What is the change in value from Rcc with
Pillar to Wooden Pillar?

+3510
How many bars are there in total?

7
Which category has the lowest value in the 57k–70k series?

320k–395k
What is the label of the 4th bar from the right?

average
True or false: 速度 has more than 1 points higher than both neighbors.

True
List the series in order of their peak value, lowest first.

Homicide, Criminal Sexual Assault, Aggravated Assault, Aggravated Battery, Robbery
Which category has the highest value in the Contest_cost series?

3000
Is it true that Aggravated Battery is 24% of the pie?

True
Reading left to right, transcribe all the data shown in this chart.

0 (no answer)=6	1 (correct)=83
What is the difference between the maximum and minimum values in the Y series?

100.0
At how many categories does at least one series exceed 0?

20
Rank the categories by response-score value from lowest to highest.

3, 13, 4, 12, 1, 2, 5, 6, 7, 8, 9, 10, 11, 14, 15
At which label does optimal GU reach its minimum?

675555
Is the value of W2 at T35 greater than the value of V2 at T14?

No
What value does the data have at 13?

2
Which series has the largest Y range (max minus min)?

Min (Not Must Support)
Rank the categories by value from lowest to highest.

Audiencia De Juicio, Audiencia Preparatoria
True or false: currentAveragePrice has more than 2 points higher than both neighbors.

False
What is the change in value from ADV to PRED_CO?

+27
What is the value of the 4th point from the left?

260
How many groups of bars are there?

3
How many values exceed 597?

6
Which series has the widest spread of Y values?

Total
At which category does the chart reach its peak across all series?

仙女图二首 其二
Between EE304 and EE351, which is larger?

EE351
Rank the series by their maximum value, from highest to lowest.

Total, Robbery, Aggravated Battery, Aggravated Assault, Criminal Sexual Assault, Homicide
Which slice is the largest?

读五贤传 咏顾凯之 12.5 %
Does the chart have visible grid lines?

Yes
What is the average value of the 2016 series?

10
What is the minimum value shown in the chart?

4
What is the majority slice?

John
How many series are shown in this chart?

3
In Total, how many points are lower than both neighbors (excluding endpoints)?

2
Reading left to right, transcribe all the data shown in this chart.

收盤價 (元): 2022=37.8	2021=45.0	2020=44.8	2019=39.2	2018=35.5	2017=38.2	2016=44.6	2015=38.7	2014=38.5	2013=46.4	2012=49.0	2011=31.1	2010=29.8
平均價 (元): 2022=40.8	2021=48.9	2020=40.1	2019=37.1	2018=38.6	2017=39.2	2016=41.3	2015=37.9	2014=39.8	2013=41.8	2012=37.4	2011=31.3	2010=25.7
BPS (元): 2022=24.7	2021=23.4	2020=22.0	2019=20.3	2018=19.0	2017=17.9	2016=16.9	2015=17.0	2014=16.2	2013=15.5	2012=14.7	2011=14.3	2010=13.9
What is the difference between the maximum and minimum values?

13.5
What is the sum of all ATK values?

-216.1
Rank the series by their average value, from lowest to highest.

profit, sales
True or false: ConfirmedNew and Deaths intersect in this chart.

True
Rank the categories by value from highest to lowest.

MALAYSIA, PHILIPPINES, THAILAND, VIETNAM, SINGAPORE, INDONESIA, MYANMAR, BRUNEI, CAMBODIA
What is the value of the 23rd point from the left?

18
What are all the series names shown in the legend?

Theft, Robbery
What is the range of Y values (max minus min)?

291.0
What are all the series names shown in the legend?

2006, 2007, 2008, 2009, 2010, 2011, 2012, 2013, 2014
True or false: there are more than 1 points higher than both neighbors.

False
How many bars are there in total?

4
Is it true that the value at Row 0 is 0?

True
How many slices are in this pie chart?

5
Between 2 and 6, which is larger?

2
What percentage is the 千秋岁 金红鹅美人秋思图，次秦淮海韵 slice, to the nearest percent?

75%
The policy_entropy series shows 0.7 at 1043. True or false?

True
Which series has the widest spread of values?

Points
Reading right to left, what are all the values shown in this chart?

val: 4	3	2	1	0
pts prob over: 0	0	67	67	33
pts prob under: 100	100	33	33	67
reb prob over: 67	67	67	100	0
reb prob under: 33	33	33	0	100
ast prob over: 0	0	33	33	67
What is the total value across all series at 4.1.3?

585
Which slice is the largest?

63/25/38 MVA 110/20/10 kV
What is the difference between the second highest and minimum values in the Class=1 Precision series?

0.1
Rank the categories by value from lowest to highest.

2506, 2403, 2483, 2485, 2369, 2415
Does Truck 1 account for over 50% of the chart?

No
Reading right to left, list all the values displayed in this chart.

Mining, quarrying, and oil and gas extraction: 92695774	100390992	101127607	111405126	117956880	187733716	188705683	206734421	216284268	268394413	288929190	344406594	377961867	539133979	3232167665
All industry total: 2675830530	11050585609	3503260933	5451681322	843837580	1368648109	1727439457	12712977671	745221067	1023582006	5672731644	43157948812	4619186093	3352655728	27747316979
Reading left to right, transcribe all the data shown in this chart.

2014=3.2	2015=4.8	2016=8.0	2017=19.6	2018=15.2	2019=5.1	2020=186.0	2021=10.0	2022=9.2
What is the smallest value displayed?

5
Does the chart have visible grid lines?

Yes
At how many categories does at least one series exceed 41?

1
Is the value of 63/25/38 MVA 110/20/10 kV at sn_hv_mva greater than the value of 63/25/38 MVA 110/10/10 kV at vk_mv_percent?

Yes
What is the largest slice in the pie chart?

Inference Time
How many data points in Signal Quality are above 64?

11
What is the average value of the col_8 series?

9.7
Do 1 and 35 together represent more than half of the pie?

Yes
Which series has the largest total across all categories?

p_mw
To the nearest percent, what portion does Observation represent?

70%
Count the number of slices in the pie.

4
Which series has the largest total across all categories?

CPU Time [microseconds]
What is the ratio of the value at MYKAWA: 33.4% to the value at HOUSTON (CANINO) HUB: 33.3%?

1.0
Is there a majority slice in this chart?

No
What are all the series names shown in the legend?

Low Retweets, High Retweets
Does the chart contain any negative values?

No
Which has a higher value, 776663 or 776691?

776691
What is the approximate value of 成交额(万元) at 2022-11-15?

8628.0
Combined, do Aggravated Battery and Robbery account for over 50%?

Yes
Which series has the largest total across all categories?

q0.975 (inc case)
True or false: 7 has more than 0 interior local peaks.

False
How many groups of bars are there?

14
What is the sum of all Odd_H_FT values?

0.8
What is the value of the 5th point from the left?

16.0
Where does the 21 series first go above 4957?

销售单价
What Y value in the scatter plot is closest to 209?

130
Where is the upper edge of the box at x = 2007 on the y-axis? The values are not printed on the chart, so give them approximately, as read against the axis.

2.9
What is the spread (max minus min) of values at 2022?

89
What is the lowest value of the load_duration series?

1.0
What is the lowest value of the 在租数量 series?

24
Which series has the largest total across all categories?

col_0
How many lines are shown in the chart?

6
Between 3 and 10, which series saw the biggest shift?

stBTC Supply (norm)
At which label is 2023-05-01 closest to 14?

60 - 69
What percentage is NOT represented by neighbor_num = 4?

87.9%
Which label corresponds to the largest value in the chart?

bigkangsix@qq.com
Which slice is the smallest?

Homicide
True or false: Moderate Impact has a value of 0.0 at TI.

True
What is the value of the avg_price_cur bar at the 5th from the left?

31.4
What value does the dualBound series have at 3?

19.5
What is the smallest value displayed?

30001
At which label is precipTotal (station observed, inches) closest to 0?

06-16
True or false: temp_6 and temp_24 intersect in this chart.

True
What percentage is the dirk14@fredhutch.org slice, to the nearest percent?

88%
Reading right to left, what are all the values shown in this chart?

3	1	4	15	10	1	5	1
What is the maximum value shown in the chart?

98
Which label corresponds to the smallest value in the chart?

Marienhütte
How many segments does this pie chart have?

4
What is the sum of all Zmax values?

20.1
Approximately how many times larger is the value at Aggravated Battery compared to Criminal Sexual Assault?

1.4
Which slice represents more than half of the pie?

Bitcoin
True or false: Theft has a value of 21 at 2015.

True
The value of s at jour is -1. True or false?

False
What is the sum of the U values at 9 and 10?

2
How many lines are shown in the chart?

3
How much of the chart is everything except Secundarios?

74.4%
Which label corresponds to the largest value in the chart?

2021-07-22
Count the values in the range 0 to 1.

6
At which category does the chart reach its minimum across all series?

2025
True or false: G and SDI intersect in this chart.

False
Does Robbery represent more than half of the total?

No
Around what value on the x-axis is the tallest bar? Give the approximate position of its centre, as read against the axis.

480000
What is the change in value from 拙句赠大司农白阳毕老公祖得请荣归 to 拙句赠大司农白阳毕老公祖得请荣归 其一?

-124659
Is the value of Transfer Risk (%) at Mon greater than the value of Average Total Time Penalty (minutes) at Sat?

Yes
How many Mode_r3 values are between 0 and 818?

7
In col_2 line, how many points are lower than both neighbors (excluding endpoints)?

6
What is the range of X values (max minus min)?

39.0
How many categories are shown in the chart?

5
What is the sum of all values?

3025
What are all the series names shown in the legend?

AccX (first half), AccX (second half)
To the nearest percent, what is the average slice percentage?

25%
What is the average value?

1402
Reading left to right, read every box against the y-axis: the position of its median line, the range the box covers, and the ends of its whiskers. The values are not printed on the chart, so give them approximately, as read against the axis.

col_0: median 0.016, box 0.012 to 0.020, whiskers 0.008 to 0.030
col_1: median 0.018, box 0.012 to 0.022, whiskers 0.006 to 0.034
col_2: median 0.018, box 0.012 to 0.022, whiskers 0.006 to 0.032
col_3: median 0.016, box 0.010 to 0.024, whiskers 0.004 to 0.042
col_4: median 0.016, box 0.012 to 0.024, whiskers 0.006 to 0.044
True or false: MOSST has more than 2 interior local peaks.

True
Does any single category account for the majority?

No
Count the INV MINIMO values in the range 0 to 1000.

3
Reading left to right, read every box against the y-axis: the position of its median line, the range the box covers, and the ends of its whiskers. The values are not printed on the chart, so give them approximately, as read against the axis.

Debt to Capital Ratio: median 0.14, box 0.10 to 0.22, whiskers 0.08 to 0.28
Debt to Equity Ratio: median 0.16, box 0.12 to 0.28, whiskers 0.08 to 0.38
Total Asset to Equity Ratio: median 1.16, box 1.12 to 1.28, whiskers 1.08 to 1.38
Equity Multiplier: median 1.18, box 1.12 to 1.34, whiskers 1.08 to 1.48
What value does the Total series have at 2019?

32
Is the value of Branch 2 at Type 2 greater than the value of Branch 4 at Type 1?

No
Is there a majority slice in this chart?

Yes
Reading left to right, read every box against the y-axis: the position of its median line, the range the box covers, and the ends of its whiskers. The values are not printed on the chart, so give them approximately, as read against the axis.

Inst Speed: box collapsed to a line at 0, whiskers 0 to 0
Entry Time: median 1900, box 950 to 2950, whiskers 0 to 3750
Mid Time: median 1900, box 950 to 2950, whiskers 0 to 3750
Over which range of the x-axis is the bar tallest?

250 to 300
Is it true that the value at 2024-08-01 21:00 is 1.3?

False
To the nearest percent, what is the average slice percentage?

# THE TASK:
Reproduce verbatim the lines of the records from the line containing "Low Retweets, High Retweets" through the line containing "What Y value", including both of those lines.

# WRITTEN ANSWER:
Low Retweets, High Retweets
Does the chart contain any negative values?

No
Which has a higher value, 776663 or 776691?

776691
What is the approximate value of 成交额(万元) at 2022-11-15?

8628.0
Combined, do Aggravated Battery and Robbery account for over 50%?

Yes
Which series has the largest total across all categories?

q0.975 (inc case)
True or false: 7 has more than 0 interior local peaks.

False
How many groups of bars are there?

14
What is the sum of all Odd_H_FT values?

0.8
What is the value of the 5th point from the left?

16.0
Where does the 21 series first go above 4957?

销售单价
What Y value in the scatter plot is closest to 209?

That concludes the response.